EXERCISE INSTRUCTIONS: Count how many of the lines below contain the word "México". Reply with the number alone.

SUPPLIED DATA:
Segment Open
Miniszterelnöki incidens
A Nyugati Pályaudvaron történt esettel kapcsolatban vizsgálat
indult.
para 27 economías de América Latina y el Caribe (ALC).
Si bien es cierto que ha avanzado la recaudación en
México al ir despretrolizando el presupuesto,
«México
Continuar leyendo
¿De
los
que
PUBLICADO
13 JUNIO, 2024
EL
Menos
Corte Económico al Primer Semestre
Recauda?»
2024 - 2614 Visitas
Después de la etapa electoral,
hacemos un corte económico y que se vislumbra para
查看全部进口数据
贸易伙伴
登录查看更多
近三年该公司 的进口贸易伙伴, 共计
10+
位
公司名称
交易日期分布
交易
Segment Closed
Segment Open
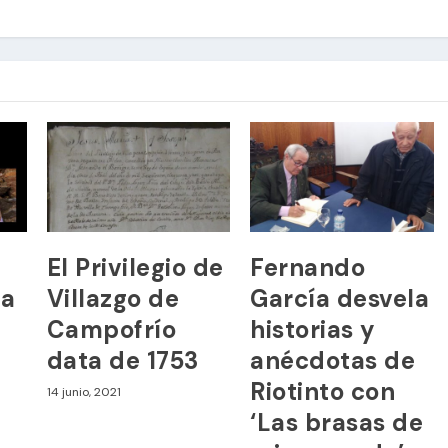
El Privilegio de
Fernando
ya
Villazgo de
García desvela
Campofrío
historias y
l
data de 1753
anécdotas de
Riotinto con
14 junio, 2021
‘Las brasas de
Segment Closed
Segment Open
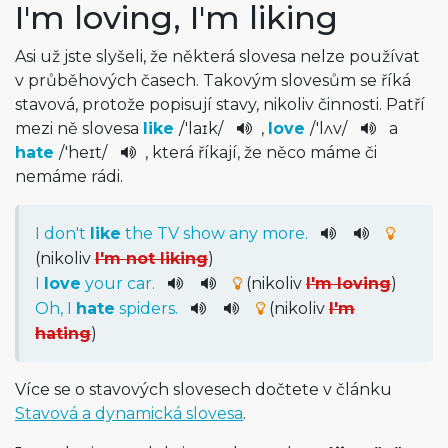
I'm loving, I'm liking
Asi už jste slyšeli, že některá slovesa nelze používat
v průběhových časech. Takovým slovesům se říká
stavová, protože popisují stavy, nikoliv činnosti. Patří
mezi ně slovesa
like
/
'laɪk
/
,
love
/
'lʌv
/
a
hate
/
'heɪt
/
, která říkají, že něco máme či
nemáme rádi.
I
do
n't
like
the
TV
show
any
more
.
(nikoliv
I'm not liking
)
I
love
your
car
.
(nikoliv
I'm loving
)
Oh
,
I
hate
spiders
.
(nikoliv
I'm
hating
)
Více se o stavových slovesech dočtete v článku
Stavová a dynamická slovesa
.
Segment Closed
WRITTEN RESPONSE: 2